# Problem statement
Count the lines of the data that have the word "input", then report the number without anything else.

-------- Supplied material --------

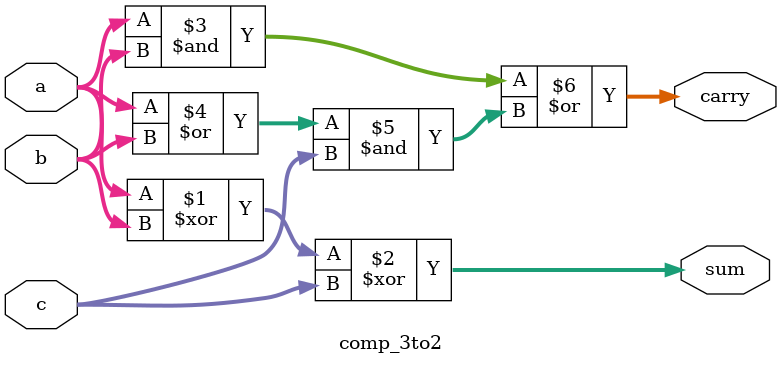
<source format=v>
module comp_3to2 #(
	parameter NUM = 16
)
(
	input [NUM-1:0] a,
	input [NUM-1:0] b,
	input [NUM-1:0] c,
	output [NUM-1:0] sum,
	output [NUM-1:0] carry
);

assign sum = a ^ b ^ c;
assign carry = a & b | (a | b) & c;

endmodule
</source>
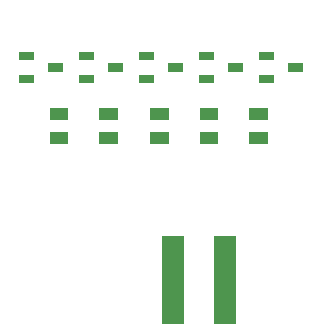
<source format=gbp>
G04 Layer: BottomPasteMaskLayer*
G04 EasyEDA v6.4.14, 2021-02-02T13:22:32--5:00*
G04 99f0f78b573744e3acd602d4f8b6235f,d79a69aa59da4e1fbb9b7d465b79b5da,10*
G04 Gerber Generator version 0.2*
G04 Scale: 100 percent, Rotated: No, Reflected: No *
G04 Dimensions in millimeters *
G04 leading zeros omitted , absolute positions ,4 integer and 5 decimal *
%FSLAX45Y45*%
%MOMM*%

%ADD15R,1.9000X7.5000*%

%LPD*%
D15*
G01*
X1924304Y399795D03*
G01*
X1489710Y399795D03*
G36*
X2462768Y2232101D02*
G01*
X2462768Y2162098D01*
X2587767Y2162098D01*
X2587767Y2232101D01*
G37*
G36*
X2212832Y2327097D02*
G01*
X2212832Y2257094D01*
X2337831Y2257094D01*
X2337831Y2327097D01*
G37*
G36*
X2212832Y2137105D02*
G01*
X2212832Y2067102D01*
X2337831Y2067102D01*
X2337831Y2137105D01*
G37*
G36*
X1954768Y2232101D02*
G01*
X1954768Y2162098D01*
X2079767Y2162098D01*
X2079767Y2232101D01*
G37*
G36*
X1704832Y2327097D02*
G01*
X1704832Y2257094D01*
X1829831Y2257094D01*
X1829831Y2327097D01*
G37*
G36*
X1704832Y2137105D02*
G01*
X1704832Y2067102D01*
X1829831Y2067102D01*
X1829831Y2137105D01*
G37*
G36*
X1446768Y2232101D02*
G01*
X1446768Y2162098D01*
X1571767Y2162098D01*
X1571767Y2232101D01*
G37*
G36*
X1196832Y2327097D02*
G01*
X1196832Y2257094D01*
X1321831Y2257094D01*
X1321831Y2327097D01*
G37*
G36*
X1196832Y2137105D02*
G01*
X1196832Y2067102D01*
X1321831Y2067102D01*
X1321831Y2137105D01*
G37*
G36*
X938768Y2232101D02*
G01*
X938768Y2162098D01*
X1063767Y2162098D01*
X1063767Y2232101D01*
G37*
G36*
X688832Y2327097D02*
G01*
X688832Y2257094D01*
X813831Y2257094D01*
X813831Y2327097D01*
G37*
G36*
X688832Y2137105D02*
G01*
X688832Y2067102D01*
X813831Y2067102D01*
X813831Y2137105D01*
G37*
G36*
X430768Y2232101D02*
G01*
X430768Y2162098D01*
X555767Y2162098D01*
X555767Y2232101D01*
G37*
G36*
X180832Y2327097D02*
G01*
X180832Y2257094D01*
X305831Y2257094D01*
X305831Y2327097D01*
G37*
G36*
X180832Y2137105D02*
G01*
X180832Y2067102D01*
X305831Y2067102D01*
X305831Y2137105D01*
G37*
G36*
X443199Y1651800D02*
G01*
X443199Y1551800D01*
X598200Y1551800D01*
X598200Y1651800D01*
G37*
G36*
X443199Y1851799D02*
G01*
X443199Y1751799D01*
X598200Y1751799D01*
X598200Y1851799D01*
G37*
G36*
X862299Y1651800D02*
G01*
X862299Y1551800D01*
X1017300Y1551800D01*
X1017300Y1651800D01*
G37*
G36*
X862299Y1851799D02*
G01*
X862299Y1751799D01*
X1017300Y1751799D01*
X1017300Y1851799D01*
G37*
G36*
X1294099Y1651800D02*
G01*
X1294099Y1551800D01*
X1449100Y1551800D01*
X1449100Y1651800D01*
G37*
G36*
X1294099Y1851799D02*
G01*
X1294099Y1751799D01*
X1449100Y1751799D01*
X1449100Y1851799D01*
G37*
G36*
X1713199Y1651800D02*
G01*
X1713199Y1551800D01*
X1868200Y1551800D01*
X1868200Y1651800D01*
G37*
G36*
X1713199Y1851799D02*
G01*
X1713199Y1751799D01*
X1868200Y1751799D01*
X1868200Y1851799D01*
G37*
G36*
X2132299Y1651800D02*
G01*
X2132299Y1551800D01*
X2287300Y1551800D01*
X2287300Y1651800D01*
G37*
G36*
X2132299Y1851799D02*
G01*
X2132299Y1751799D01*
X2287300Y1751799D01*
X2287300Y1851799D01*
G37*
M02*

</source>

--------
-------- Supplied material --------

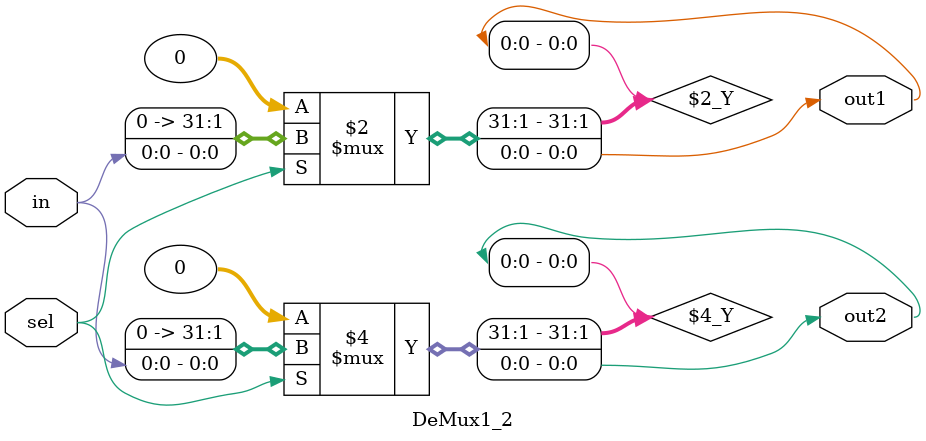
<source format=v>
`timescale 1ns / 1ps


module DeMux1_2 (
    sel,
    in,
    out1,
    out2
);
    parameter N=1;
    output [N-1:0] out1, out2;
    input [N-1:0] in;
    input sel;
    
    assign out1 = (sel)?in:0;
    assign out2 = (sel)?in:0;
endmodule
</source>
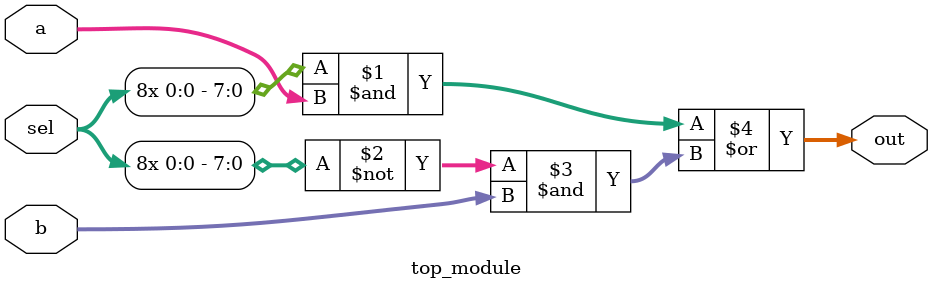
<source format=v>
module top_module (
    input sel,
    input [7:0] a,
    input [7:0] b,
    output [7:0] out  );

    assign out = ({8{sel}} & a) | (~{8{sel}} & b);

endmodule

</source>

--------

# Result of this task
8